I think I’ll always remember the evening, shortly after our oldest child started school, when the then Principal of the local school – a vocal union advocate for teachers, staunch opponent of National Standards, and prone to somewhat convoluted prose (I often thought he must have been angling for a job at the Ministry) – declaimed that he had no interest in teaching specific knowledge because pretty much everything he had learnt at school had been superseded. I’m a history buff, and I kept asking myself whether somehow Dick Seddon, Michael Joseph Savage, Sid Holland or Keith Holyoake were no longer significant figures in our history? Or did World War Two, or the Russian Revolution no longer take place? Is gravity no longer a force? Does Shakespeare no longer influence our language and cultural reference points?
It is old ground, but worth repeating. It is all very well to teach general problem-solving and analysis skills, but without context, without specific structured knowledge, those skills aren’t really that much use at all. And so when the Minister says that schools must teach “designing and developing digital outcomes”, which
“is about understanding that digital systems and applications are created for humans by humans, and developing knowledge and skills in using different digital technologies to create digital content across a range of digital media”

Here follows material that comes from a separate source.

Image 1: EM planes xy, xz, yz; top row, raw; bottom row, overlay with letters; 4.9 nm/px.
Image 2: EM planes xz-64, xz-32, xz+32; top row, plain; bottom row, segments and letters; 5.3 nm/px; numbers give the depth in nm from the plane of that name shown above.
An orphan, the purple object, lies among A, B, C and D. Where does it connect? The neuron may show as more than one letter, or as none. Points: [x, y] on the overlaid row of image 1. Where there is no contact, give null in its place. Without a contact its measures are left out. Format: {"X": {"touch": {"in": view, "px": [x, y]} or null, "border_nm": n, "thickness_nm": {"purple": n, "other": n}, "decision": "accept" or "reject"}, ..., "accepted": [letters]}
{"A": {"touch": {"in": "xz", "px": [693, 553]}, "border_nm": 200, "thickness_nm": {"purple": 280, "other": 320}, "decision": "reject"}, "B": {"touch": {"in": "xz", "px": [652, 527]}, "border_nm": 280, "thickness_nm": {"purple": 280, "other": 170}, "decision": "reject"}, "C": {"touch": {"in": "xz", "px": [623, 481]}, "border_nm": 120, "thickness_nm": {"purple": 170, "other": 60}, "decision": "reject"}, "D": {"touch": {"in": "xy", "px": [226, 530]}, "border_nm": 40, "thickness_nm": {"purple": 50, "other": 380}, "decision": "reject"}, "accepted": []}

I can’t help thinking that rather better use might be made of the time the Minister wants to devote to matters digital. For example, in teaching New Zealand history, in the context of the history of western civilisation (or even global history), than preparing to use Facebook or whatever newly trendy medium is around a few years hence. And if there are more resources to train teachers, I’d suggest some be devoted to improving teachers’ own communications skills. The local principal (a new one) recently began her newsletter this way
Last week I began a conversation about dispositional ways of being.

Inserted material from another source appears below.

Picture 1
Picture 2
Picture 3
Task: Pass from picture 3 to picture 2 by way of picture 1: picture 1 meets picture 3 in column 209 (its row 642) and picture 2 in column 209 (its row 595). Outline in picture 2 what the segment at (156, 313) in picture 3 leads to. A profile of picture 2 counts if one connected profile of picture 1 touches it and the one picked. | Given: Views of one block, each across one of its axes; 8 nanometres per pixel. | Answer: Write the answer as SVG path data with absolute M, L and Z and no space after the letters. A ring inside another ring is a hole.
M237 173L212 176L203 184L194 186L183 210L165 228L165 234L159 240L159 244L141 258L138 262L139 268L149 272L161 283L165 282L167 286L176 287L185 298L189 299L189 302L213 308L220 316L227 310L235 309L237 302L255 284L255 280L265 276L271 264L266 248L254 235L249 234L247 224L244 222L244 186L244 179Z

I still have no idea what it meant.
C S Lewis, professor of English at Cambridge, once wrote a letter, replying to a young American fan, offering five guidelines for good writing. Thanks to the wonders of the internet, it is freely available to all our teachers, and to Ministry of Education bureaucrats as well. George Orwell offered similarly sound advice.

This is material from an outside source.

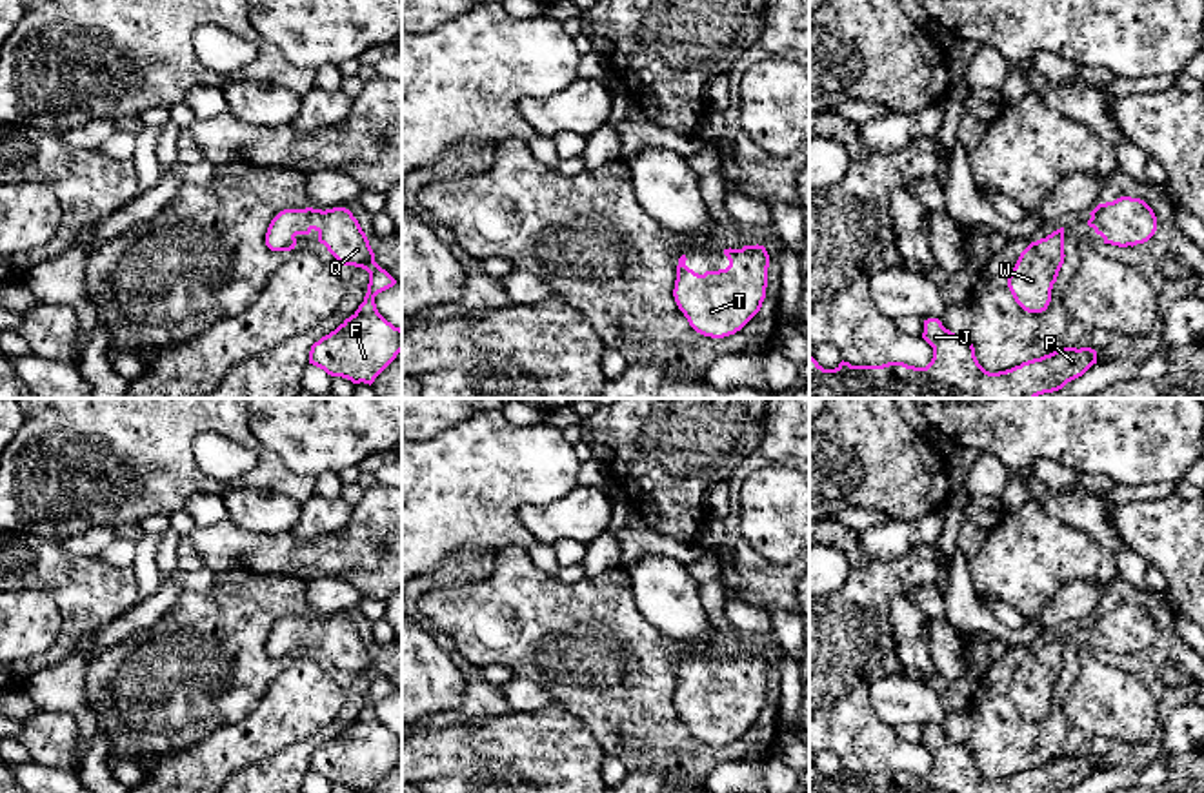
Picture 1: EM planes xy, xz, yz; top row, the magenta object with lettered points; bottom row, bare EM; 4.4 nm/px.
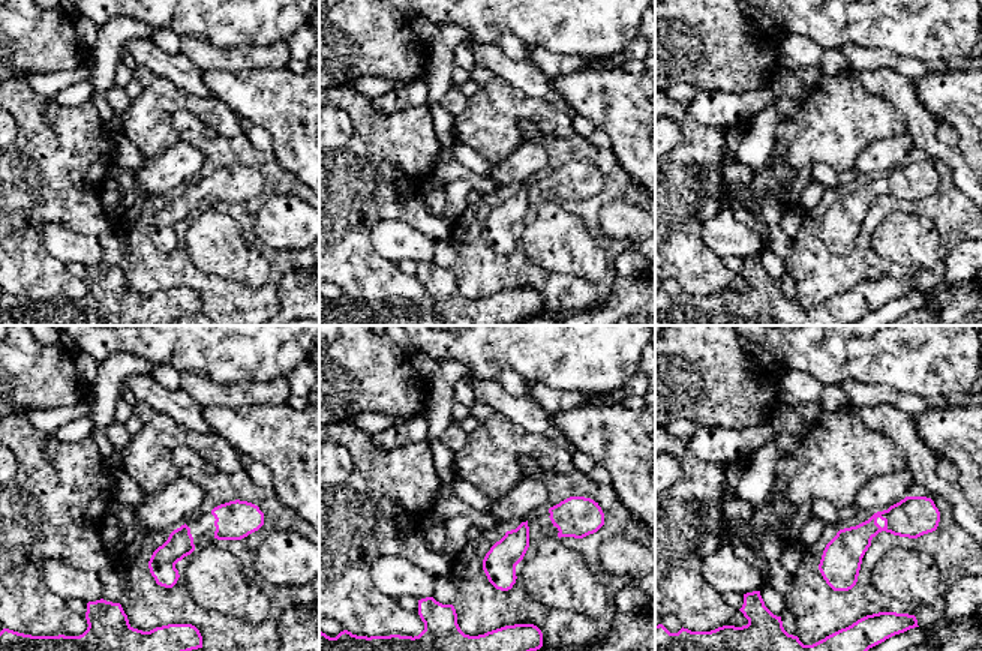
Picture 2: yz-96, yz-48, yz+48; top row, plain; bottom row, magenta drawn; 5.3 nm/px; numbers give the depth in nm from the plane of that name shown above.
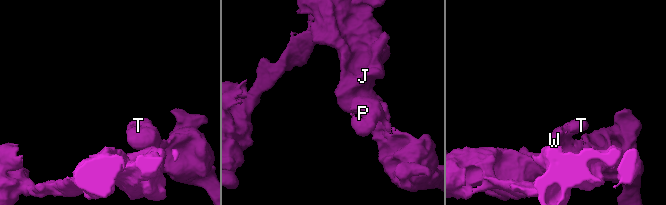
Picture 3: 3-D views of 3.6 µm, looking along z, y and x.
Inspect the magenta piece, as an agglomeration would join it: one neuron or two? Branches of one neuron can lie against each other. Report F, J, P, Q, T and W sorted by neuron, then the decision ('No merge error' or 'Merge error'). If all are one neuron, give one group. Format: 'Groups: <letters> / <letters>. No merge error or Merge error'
Groups: F J P Q T W. No merge error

|Your average sentence length is too high. Try to shorten or split up some of your long sentences.|
|You are using too many long words. Try replacing some of them with shorter alternatives.|
On the Flesch-Kincaid grade, the speech came out with a score of 13.1, apparently as hard to read as a typical US law. Ernest Hemingway, apparently, managed a score of 4, and the website observes that a document needs to have a score of 8 to be readable by most people. It would seem a reasonable benchmark for a Minister of Education to aim for.